Sensation perfekt: Viktoria Rietberg schlägt FCG vom Punkt

22. Oktober 2014

Halbfinale – wir kommen! Viktoria Rietberg steht überraschend im Kreispokal-Halbfinale! Dem Oberligist FC Gütersloh 2000 bot man schon in den 90 Minuten ordentlich Paroli und führte sogar mit 2:0, ehe der FCG noch zum Ausgleich kam. Nach torloser Verlängerung entschied die Viktoria das Pokalspiel am Schulzentrum im Elfmeterschießen mit 4:2.

Über 90 Minuten lang bot man dem haushohen Favoriten aus dem Heidewald-Stadion Paroli und erkämpfte sich den Halbfinal-Einzug verdient mit starker Leistung, großem Kampf und viel Leidenschaft. Im März kommenden Jahres wartet dann der Ortsnachbar aus der Landesliga, RW Mastholte in der Vorschlussrunde auf die Elf von Trainer Tim Brinkmann.

In den ersten rund 20 Minuten war der FCG klar tonangebend, hatte deutlich mehr Ballbesitz – auch, weil die Viktoria tief stehend eher auf Konter wartete. Diese wurden aber zumindest in der Anfangsphase  zu schnell vertändelt, doch auch die Gütersloher konnten mit ihrer Überlegenheit keine namhafte Torchance heraus spielen. Keeper Kevin Regenberg musste erst in Minute 17 das erste Mal einreichen und parierte stark gegen den abgefälschten Schuss von Ufuk Basdas.

So ging es zurecht mit 0:0 in Halbzeit zwei, die es in sich hatte: Rietberg legte die Scheu vor der Offensive an und spielte die Gütersloher zwischenzeitlich an die Wand. Der Führungstreffer fiel aber durch einen Standard: Alle warteten aus 20 Metern auf den Schuss von Max Heinrich, doch Mike Dry übernahm den Freistoß und knipste überragend in den linken Winkel (57.). Heiko Bonan und Dirk van der Ven wechselten umgehend die Stammkräfte Gürer, Jurez und Wieckowicz ein, doch den zweiten Treffer erzielten erneut die Viktorianer.

Nach einem beherzten Antritt über links flankte Felix Brokbals bärenstark auf den zweiten Pfosten, wo Dominic Höfel den Ball volley in die Maschen knallte (85.). Zuvor rang die Mannschaft den FCG nieder und hatte deutlich mehr vom Spiel und klare Chance – die fehlten den grün-weißen. Doch aus dem Nichts der Anschluss durch Dastin Szymanski (87.). In der Nachspielzeit fiel dann sogar der Ausgleich durch Basdas per direktem Freistoß aus 20 Metern.
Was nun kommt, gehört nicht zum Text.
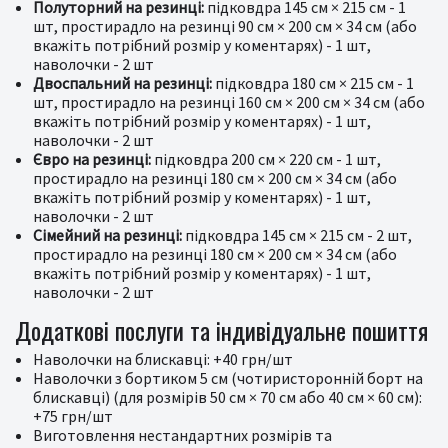
Полуторний на резинці:
підковдра 145 см × 215 см - 1
шт, простирадло на резинці 90 см × 200 см × 34 см (або
вкажіть потрібний розмір у коментарях) - 1 шт,
наволочки - 2 шт
Двоспальний на резинці:
підковдра 180 см × 215 см - 1
шт, простирадло на резинці 160 см × 200 см × 34 см (або
вкажіть потрібний розмір у коментарях) - 1 шт,
наволочки - 2 шт
Євро на резинці:
підковдра 200 см × 220 см - 1 шт,
простирадло на резинці 180 см × 200 см × 34 см (або
вкажіть потрібний розмір у коментарях) - 1 шт,
наволочки - 2 шт
Сімейний на резинці:
підковдра 145 см × 215 см - 2 шт,
простирадло на резинці 180 см × 200 см × 34 см (або
вкажіть потрібний розмір у коментарях) - 1 шт,
наволочки - 2 шт
Додаткові послуги та індивідуальне пошиття
Наволочки на блискавці: +40 грн/шт
Наволочки з бортиком 5 см (чотиристоронній борт на
блискавці) (для розмірів 50 см × 70 см або 40 см × 60 см):
+75 грн/шт
Виготовлення нестандартних розмірів та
So musste die Entscheidung in der Verlängerung her, in der der Pfosten zwei Mal für die aufopferungsvoll kämpfende Viktoria rettete. Auf der Gegenseite waren ebenfalls einige gute Möglichkeiten im Bereich des Möglichen, doch es fehlte die Kraft. Doch es reichte zum Elfmeterschießen, in dem die Viktoria die Oberhand behielt:

Während Max Heinrich, Lasse Fischer Riepe (FCG) und Dominic Höfel sicher verwandelten, verschoss Ufuk Basdas. Mike Dry stellte auf 3:1, ehe Kevin Regenberg den nächsten Strafstoß der Gäste hielt. Paul Suchy schoss zwar seinen Strafstoß an die Latte, Simon Schubert traf, doch dann behielt Denis Molliqaj die Nerven und sorgte somit für die Entscheidung.